La Nouvelle Droite a eu une histoire brisée en Australie. Nous pouvons dire qu’après 1991 (l’éclipse de la branche principale de National Action), nous n’avons pas entendu grand-chose. Aucun autre groupe n’a exprime son intérêt pour la ND et nous étions revenus aux « individus »

La Nouvelle Droite a été ravivée dans le débat aux alentours de 2002. Je me laisse a penser que climat impérialiste va-t-en guerre, le matraquage des forces du Nouvel Ordre Mondial affirmant que la nouvelle phase du millénaire du marché était devant nous ont inspiré un retour aux principes antilibéral.

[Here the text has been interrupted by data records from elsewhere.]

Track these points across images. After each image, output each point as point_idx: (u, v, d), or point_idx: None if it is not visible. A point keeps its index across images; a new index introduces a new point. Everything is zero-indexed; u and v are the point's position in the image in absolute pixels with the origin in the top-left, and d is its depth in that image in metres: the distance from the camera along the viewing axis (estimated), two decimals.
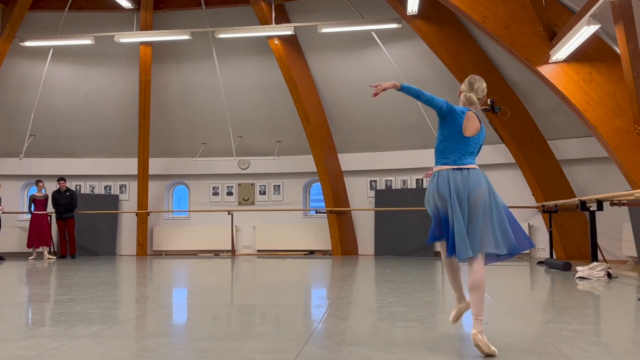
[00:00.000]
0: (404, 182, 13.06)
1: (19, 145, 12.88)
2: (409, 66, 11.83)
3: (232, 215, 13.06)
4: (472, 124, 3.64)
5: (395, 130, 12.69)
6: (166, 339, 3.84)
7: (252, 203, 13.71)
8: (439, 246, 3.80)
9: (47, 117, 13.08)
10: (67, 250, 12.46)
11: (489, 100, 10.67)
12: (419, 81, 11.83)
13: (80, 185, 13.86)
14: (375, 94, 3.70)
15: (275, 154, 13.26)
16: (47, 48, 12.43)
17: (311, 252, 13.01)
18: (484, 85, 3.86)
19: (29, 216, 12.61)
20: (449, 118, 3.67)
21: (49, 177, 13.12)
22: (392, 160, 12.92)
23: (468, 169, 3.57)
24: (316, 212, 13.34)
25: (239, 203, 13.74)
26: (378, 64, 12.11)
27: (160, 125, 13.36)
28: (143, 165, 13.14)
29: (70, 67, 13.10)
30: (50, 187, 12.76)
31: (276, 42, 11.98)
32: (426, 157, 12.63)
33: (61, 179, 12.58)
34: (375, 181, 13.21)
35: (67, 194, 12.50)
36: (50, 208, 12.49)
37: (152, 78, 12.82)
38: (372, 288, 6.81)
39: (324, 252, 12.98)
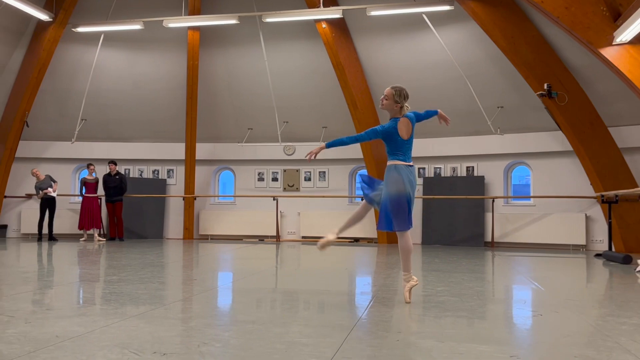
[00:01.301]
0: (454, 169, 12.84)
1: (71, 130, 13.36)
2: (461, 50, 11.57)
3: (277, 201, 13.18)
4: (406, 128, 4.62)
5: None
6: (212, 320, 3.91)
7: (297, 189, 13.79)
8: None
9: (97, 102, 13.49)
10: (116, 233, 12.88)
11: (545, 85, 10.35)
12: (471, 65, 11.58)
13: (129, 169, 14.27)
14: (309, 159, 4.74)
15: (321, 139, 13.24)
16: (98, 33, 12.80)
17: (356, 240, 13.00)
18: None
19: (80, 199, 13.10)
20: (387, 137, 4.61)
21: (100, 160, 13.58)
22: (441, 147, 12.71)
23: (412, 165, 4.70)
24: (362, 199, 13.27)
25: (284, 189, 13.85)
26: (428, 48, 11.90)
27: (207, 110, 13.58)
28: (190, 150, 13.41)
29: (120, 52, 13.45)
30: (101, 171, 13.20)
31: (324, 25, 11.93)
32: (477, 144, 12.40)
33: (112, 162, 12.98)
34: (423, 168, 13.04)
35: (117, 177, 12.89)
36: (100, 191, 12.93)
37: (199, 63, 13.02)
38: (419, 277, 6.72)
39: (369, 240, 12.95)
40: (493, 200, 12.06)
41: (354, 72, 12.33)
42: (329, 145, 4.61)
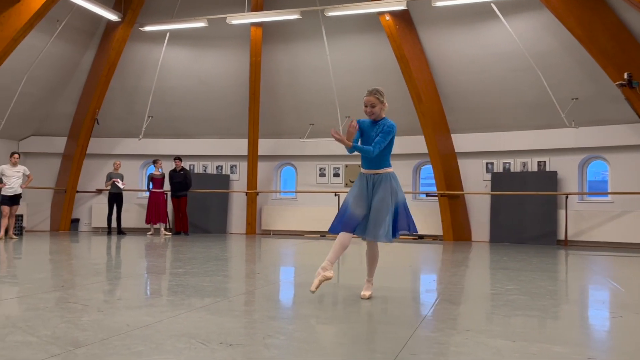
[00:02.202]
0: (524, 164, 12.44)
1: (139, 127, 13.89)
2: (533, 39, 11.18)
3: (338, 197, 13.21)
4: None
5: (515, 109, 12.09)
6: (276, 313, 3.97)
7: None
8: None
9: (163, 100, 13.97)
10: (181, 227, 13.30)
11: (625, 75, 9.84)
12: (543, 55, 11.17)
13: (193, 165, 14.69)
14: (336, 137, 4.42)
15: None
16: (164, 32, 13.24)
17: (420, 237, 12.84)
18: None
19: (147, 194, 13.62)
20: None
21: (165, 157, 14.05)
22: (511, 141, 12.34)
23: None
24: (427, 195, 13.12)
25: (346, 185, 13.85)
26: (496, 39, 11.57)
27: (269, 106, 13.77)
28: (252, 146, 13.66)
29: (184, 50, 13.86)
30: (167, 167, 13.66)
31: (387, 18, 11.84)
32: (549, 137, 11.96)
33: (177, 158, 13.41)
34: (491, 163, 12.71)
35: (182, 173, 13.30)
36: (167, 186, 13.39)
37: (261, 59, 13.22)
38: (487, 275, 6.59)
39: (434, 237, 12.76)
40: (567, 197, 11.60)
41: (419, 64, 12.16)
42: (354, 148, 4.52)
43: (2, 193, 10.95)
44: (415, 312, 4.14)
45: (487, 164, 12.71)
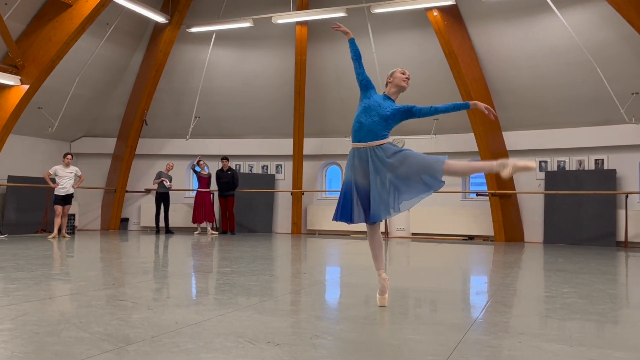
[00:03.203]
0: (580, 162, 12.06)
1: (186, 127, 14.19)
2: (589, 32, 10.82)
3: None
4: None
5: (570, 105, 11.74)
6: (322, 313, 3.98)
7: None
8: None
9: (209, 100, 14.22)
10: (228, 227, 13.50)
11: None
12: (600, 48, 10.80)
13: (239, 165, 14.89)
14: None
15: (432, 132, 13.02)
16: (210, 33, 13.48)
17: (470, 238, 12.63)
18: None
19: (194, 193, 13.90)
20: None
21: (212, 157, 14.31)
22: (566, 139, 11.99)
23: None
24: (477, 195, 12.89)
25: None
26: (550, 32, 11.27)
27: (314, 105, 13.82)
28: (298, 146, 13.74)
29: (230, 50, 14.07)
30: (213, 168, 13.91)
31: (435, 13, 11.69)
32: (607, 134, 11.57)
33: (224, 158, 13.62)
34: (545, 162, 12.37)
35: (229, 172, 13.51)
36: (213, 186, 13.63)
37: (307, 58, 13.29)
38: (541, 277, 6.42)
39: (485, 238, 12.52)
40: (626, 196, 11.18)
41: (468, 60, 11.96)
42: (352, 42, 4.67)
43: (55, 193, 11.39)
44: (465, 314, 4.07)
45: (540, 162, 12.38)
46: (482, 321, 3.68)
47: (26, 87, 11.22)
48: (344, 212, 4.24)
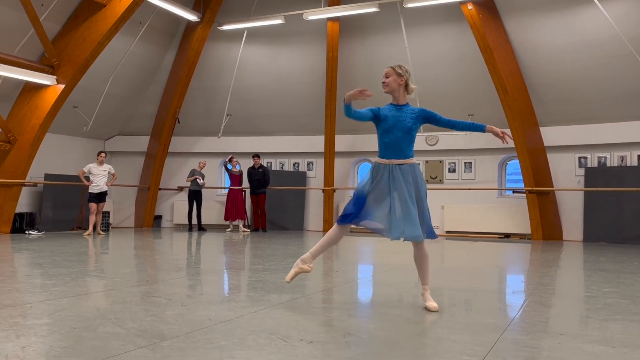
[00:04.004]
0: (622, 158, 11.75)
1: (217, 125, 14.34)
2: (631, 24, 10.52)
3: None
4: None
5: (611, 99, 11.45)
6: (355, 311, 3.97)
7: (441, 181, 13.51)
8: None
9: (241, 98, 14.33)
10: (259, 224, 13.60)
11: None
12: None
13: (271, 162, 14.98)
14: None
15: None
16: (242, 30, 13.58)
17: (507, 236, 12.44)
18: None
19: (226, 191, 14.04)
20: None
21: (244, 154, 14.42)
22: (607, 134, 11.69)
23: None
24: (513, 192, 12.69)
25: (426, 181, 13.61)
26: (589, 24, 11.00)
27: None
28: (329, 143, 13.74)
29: (261, 48, 14.15)
30: (245, 165, 14.02)
31: (470, 7, 11.54)
32: None
33: (256, 155, 13.72)
34: (585, 158, 12.09)
35: (260, 170, 13.60)
36: (245, 183, 13.75)
37: (338, 54, 13.27)
38: (580, 276, 6.28)
39: (521, 236, 12.32)
40: None
41: (504, 55, 11.76)
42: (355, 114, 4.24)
43: (89, 191, 11.65)
44: (502, 314, 4.01)
45: (579, 158, 12.11)
46: (519, 321, 3.62)
47: (62, 86, 11.50)
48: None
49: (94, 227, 11.71)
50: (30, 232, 11.60)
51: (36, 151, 11.66)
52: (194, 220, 13.69)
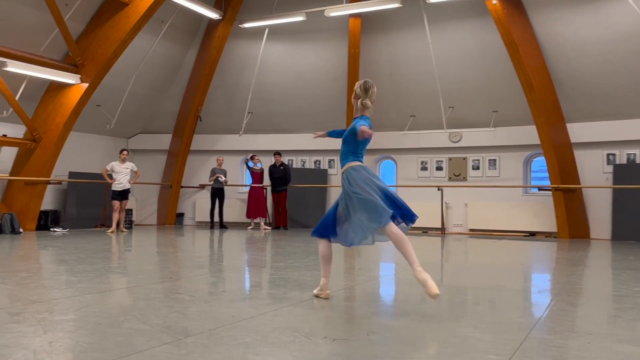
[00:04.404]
0: None
1: (239, 123, 14.41)
2: None
3: (441, 192, 12.95)
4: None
5: None
6: (378, 309, 3.96)
7: (464, 179, 13.40)
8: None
9: (262, 96, 14.37)
10: (280, 222, 13.65)
11: None
12: None
13: (292, 160, 15.00)
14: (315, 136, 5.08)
15: (491, 125, 12.73)
16: (263, 28, 13.61)
17: (532, 234, 12.29)
18: (376, 89, 4.46)
19: (247, 189, 14.10)
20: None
21: (265, 152, 14.47)
22: (636, 130, 11.46)
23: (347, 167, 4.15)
24: (539, 190, 12.53)
25: (450, 178, 13.54)
26: (619, 17, 10.79)
27: None
28: None
29: (283, 45, 14.17)
30: (266, 163, 14.07)
31: (494, 1, 11.41)
32: None
33: (277, 153, 13.76)
34: (613, 154, 11.88)
35: (282, 168, 13.63)
36: (266, 181, 13.79)
37: (360, 51, 13.23)
38: (609, 275, 6.18)
39: (547, 234, 12.16)
40: None
41: (529, 50, 11.61)
42: (330, 134, 4.91)
43: (112, 188, 11.80)
44: (528, 313, 3.96)
45: (608, 155, 11.90)
46: (546, 320, 3.58)
47: (85, 85, 11.66)
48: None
49: (117, 225, 11.86)
50: (55, 229, 11.79)
51: (60, 149, 11.84)
52: (216, 218, 13.79)
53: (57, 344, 2.77)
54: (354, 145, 4.23)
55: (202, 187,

Un signe de ce renouveau a été la formation d’une organisation Nouvelle Droite. Ces deux dernières années la « New Right Australia/New Zealand » dirigée par Herfurth a proposé une synthèse des idées fondatrices de la Nouvelle Droite et des idées du  « nationalisme anarchiste » avancées par l’auteur et sympathisant de la Nouvelle Droite britannique, Troy Southgate. Cette synthèse n’a pas été adoptée comme une tendance dominante à l’international seulement parce que le procédé de synthèse suit son chemin, d’autres alternatives se présentent souvent. Nous voyons donc la Nouvelle Droite se combiner avec l’Eurasisme en Italie et avec l’école nationaliste révolutionnaire de Horst Mahler en Allemagne et sous d’autres formes ailleurs.  Toutefois, via le mécanisme local australien, l’idéologie de la Nouvelle Droite a généralement été diffusée, réveillant une nouvelle couche d’étudiants et de jeunes au pluriverse du débat idéologique. Ceci a été une initiative importante.

Le Sydney Forum qui a rassemblé plusieurs personnalités de la Nouvelle Droite et d’autres éléments du nationalisme australien (Herfurth et moi-même y sommes engages) a popularise le message de la Nouvelle Droite. C’est évidement le Sydney Forum qui a invite Tom Sunic en 2007.

Fondamentalement, la Nouvelle Droite est susceptible d’atteindre une diffusion plus profonde dans les dix prochaines années, les contacts avec les acteurs européens se renforcent et des textes sont écrits au niveau local. L’importance des auteurs locaux ne peut pas être sous-estimée. Les étudiants à l’université effectuant des travaux de troisième cycle peuvent être la clef de l’écriture de l’histoire australienne d’un point de vue révolutionnaire conservateur et en développant une critique de la banlieue australienne abandonnée, de la société bourgeoise et de l’etat. Le temps le dira. La Nouvelle Droite est une tendance et est surement le « noyau mythique » d’une vision du monde à n’importe quelle contestation au  l’état libéral mondialiste.